Não tinha idéia desses dados,
até que li um livro do sociólogo
Norbert Elias, "Sobre o Tempo",
publicado no Brasil pela editora
Jorge Zahar. "O conceito de tempo relaciona-se, entre outras coisas, com processos não repetíveis", diz Elias. "Um octogenário
nunca mais terá 40 anos. O ano
de 1982 não se repetirá. No entanto, a grande maioria dos filósofos
não pára de procurar algo de
imutável e estável por trás do devir, uma consciência humana do
tempo e do espaço que seja sempre igual a si mesma."
Pensei em Elias quando li "As
Horas", o livro de Michael Cunningham que deu origem ao filme
dirigido pelo inglês Stephen
Daldry. Tinha gostado do primeiro livro de Cunningham, "Um Repouso na Extremidade do Mundo", e temi que ele pudesse se esborrachar com o ponto de partida
tão delicado que escolheu para
"As Horas".
Três mulheres, vivendo em tempos e espaços diferentes, experimentam sentimentos semelhantes de angústia existencial, solidão e depressão. A primeira delas
é a escritora Virginia Woolf, no
momento em que se debate com a
criação de "Mrs. Dalloway". A segunda é uma dona-de-casa que
mora -e se aborrece- em Los
Angeles nos anos 50. A terceira
personagem é uma editora que
reside em Nova York, em 2001, e
vive dos escombros de um escritor
que está morrendo de Aids.
Como é que Cunningham conseguiu se safar dessa, eu não sei. O
fato é que ele sucede em mesclar
esses três tempos diferentes com
delicadeza, subvertendo a noção
de tempo linear e fazendo com
que eventos vividos em um momento repercutam em outro espaço e outro tempo. Pouco a pouco, a construção matemática do
livro se faz esquecer, e afloram os
efeitos daquilo que Mário Peixoto
chamava de "a moagem do tempo". Cunningham vai nos oferecendo um inventário das nossas
fraquezas e de nossas desesperanças, das limitações humanas que
se repetem ao longo do tempo.
"As Horas", o filme, também vive desse constante ecoar de um
tempo no outro, e do embate entre os impulsos vitais e suicidas de
seus personagens. Há quem diga
que os personagens na tela são caricatos, a música de Philip Glass
reiterativa, a prótese de nariz que
Nicole Kidman usa, infeliz. "Filme de arte" feito em Hollywood,
para quem detesta filme de arte.
Não concordo inteiramente. Tenho, ao contrário, a impressão de
que o filme vale pelo roteiro eloquente do dramaturgo inglês David Hare e por uma atuação especialmente luminosa, a de Julianne Moore, que interpreta a dona-de-casa perdida entre suas obrigações e seus desejos abafados.

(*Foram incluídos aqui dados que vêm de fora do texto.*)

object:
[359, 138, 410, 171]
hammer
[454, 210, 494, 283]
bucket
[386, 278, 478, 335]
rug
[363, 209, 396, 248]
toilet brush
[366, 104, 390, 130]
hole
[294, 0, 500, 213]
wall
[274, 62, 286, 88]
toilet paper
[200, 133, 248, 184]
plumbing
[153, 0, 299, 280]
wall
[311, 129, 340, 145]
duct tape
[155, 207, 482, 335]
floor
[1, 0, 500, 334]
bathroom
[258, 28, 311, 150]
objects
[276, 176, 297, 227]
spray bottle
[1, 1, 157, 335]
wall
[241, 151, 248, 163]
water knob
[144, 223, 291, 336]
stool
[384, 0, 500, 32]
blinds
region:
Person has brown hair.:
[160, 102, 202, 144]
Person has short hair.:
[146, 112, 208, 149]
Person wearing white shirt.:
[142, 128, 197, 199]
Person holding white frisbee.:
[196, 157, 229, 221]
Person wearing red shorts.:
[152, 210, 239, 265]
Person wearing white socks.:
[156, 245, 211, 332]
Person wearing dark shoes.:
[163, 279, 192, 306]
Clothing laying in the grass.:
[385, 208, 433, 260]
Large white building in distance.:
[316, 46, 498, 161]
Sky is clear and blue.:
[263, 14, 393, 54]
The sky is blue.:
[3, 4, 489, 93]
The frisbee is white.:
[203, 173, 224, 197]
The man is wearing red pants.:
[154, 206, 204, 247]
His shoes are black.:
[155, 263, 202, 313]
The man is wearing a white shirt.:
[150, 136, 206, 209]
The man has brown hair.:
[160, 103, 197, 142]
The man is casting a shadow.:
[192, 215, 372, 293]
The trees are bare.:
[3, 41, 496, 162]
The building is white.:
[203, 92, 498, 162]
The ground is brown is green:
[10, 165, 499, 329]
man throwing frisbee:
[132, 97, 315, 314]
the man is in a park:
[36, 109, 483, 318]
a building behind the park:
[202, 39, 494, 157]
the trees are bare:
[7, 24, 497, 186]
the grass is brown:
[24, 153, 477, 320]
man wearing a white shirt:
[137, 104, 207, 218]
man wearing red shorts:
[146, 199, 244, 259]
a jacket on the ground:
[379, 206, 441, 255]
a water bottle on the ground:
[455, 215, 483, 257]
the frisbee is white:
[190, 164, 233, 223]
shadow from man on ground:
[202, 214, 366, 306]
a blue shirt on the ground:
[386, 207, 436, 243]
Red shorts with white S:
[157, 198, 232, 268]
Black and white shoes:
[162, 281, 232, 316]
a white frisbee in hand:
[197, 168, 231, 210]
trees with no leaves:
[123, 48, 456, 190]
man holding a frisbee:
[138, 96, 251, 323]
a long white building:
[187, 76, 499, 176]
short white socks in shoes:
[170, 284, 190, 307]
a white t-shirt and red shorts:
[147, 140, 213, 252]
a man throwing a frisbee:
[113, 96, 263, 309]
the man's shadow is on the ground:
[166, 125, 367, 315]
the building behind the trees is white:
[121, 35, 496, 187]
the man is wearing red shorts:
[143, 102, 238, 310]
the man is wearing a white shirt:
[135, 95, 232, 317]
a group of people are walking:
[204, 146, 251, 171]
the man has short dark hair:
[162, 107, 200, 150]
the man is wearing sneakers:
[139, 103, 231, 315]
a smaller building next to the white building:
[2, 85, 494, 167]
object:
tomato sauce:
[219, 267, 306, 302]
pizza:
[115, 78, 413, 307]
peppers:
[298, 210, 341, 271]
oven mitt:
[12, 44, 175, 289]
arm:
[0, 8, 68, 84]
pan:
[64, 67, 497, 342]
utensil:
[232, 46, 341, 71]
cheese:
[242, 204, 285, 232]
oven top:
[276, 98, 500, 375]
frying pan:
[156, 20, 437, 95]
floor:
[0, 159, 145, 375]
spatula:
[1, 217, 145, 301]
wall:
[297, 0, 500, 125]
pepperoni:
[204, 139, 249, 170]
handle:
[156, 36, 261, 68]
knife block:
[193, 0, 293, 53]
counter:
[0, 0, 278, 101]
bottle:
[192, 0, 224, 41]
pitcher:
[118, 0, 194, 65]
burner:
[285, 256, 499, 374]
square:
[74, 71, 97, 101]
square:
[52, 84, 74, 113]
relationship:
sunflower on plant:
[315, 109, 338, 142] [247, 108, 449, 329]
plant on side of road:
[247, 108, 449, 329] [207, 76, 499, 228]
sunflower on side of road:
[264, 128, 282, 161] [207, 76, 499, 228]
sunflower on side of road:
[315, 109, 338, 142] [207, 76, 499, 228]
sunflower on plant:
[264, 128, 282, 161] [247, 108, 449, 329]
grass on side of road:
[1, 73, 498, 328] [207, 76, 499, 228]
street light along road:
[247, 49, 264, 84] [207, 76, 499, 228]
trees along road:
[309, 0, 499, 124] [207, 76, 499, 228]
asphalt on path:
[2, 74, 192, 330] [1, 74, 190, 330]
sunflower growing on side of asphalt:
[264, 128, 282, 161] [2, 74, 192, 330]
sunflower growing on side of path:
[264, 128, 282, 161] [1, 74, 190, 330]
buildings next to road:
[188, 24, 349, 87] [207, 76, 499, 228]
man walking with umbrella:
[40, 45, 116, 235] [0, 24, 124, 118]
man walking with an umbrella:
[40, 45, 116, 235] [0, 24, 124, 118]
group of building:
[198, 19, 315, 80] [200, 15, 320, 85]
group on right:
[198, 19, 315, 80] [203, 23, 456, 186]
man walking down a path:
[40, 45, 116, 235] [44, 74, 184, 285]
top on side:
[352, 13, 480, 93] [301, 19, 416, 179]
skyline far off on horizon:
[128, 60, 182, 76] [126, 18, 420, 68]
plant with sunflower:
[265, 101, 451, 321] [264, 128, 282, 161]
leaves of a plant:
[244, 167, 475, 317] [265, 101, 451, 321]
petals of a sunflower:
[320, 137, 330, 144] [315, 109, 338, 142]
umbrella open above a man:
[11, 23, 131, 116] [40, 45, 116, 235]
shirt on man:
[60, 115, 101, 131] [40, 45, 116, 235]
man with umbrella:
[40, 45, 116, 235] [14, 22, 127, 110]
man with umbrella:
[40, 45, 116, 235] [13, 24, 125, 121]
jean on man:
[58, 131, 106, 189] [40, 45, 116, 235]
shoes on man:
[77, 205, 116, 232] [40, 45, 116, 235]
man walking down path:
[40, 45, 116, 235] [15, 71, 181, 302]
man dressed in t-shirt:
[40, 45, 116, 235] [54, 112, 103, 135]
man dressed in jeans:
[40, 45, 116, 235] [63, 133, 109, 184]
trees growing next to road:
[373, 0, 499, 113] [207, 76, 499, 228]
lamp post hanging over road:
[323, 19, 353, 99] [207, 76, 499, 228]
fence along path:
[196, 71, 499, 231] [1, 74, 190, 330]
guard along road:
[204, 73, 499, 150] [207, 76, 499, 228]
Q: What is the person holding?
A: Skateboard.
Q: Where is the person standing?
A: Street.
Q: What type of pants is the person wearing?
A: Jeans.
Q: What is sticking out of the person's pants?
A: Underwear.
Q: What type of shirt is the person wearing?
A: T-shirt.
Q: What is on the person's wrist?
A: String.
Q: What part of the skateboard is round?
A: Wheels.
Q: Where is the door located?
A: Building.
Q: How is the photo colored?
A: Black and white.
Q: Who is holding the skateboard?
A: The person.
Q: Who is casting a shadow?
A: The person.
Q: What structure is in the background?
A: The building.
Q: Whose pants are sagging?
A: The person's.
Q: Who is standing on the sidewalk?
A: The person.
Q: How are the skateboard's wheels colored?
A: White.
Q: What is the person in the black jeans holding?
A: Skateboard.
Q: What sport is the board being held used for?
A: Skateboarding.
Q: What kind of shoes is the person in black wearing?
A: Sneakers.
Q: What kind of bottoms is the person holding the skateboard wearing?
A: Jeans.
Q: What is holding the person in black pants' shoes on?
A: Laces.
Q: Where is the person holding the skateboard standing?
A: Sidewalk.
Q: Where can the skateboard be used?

Vale, também, por uma qualidade do livro que se transferiu para a película: "As Horas" mostra
que a agonia que sentimos não
pode, às vezes, ser curada pelo
amor ou pela razão. E isso, independentemente do tempo ou espaço em que vivemos. É triste como um velho disco do "The
Smiths" ou o campo inglês debaixo da chuva, mas vale a pena conferir.